Data Cleansing using Python

FREE Online Courses: Dive into Knowledge for Free. Learn More!

Here we are again with an article related to handling data, which plays an important role in all the domains. We all know that the raw data we get needs to be cleansed to remove repeated values, missing values, etc.

In this article, we will be learning to clean the data by using the Python modules NumPy and Pandas. First, lets us see more on data cleaning.

What is Data Cleansing?

Data Cleansing is the process of detecting and changing raw data by identifying incomplete, wrong, repeated, or irrelevant parts of the data. For example, when one takes a data set one needs to remove null values, remove that part of data we need based on application, etc. Besides this, there are a lot of applications where we need to handle the obtained information.

Installing required Modules

As said above we will be learning data cleansing using NumPy and Pandas modules. We can use the below statements to install the modules.

pip install numpy
pip install pandas

Data Cleansing using NumPy

Before learning about the operations we can perform using NumPy, let us look at the ways of creating NumPy arrays.

Creating NumPy array

There are many ways of creating numpy arrays using np.array() method. by specifying different properties. Let us see each of them.

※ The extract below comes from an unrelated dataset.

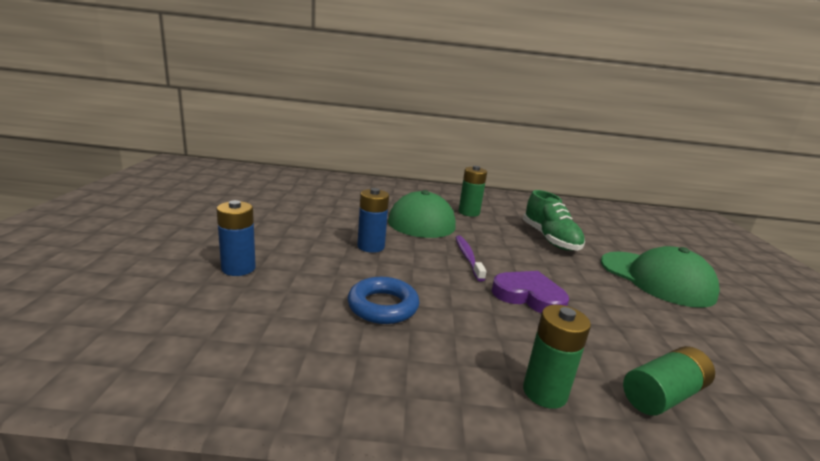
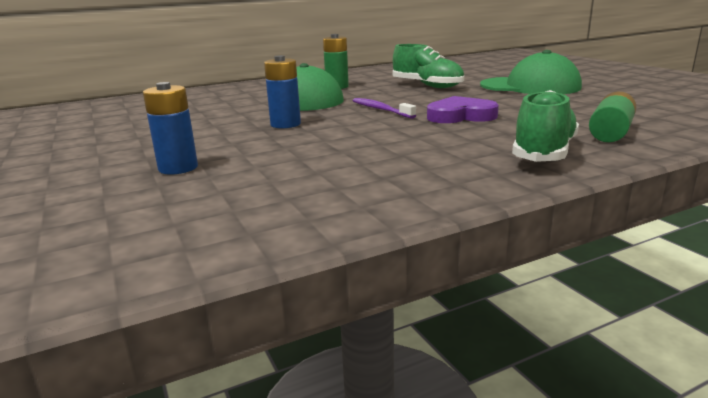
camera: 25 degrees left, 0 degrees up
(383, 306) = (359, 150): blue ring -> none
(544, 392) = (543, 153): green battery -> green shoe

1. Creating a one dimensional numpy array

Example of creating a one dimensional numpy array:

import numpy as np
np.array([1,2,3,4,5])

Output:

array([1, 2, 3, 4, 5])
2. Creating a multi dimensional numpy array

Example of creating a multi dimensional numpy array:

import numpy as np
np.array([['a','b','c','d','e'],[1,2,3,4,5]])

Output:

array([[‘a’, ‘b’, ‘c’, ‘d’, ‘e’],
[‘1’, ‘2’, ‘3’, ‘4’, ‘5’]], dtype='<U11′)
3. Specifying the dimension

Example of creating a numpy array specifying dimension:

import numpy as np
np.array([1,2,3,4,5],ndmin=2)

Output:

array([[1, 2, 3, 4, 5]])

We can see that we got a 2 dimensional array rather than a 1D one.

4. Specifying the data type

Example of creating a numpy array specifying data type:

import numpy as np
np.array([1,2,3,4,5],dtype=float)

Output:

array([1., 2., 3., 4., 5.])

We can see that because we gave the ‘dtype’ parameter as float, the values of the array are float values ( have decimal points).

Getting Properties of the array

We can get different properties of the numpy array by using different methods. Let us see them in the below example.
Example of numpy arrays:

import numpy as np

arr=np.array([1,2,3,4,5])

print("array:",arr)
print("Type of arr:",type(arr))
print("Data type:",arr.dtype)
print("Dimension:",arr.ndim)
print("Shape:",arr.shape)
print("Size:",arr.size)

Output:

array: [1 2 3 4 5]
Type of arr: <class ‘numpy.ndarray’>
Data type: int32
Dimension: 1
Shape: (5,)
Size: 5

Applying operations on NumPy array

Now we will see different operations we can perform on these arrays to modify the arrays.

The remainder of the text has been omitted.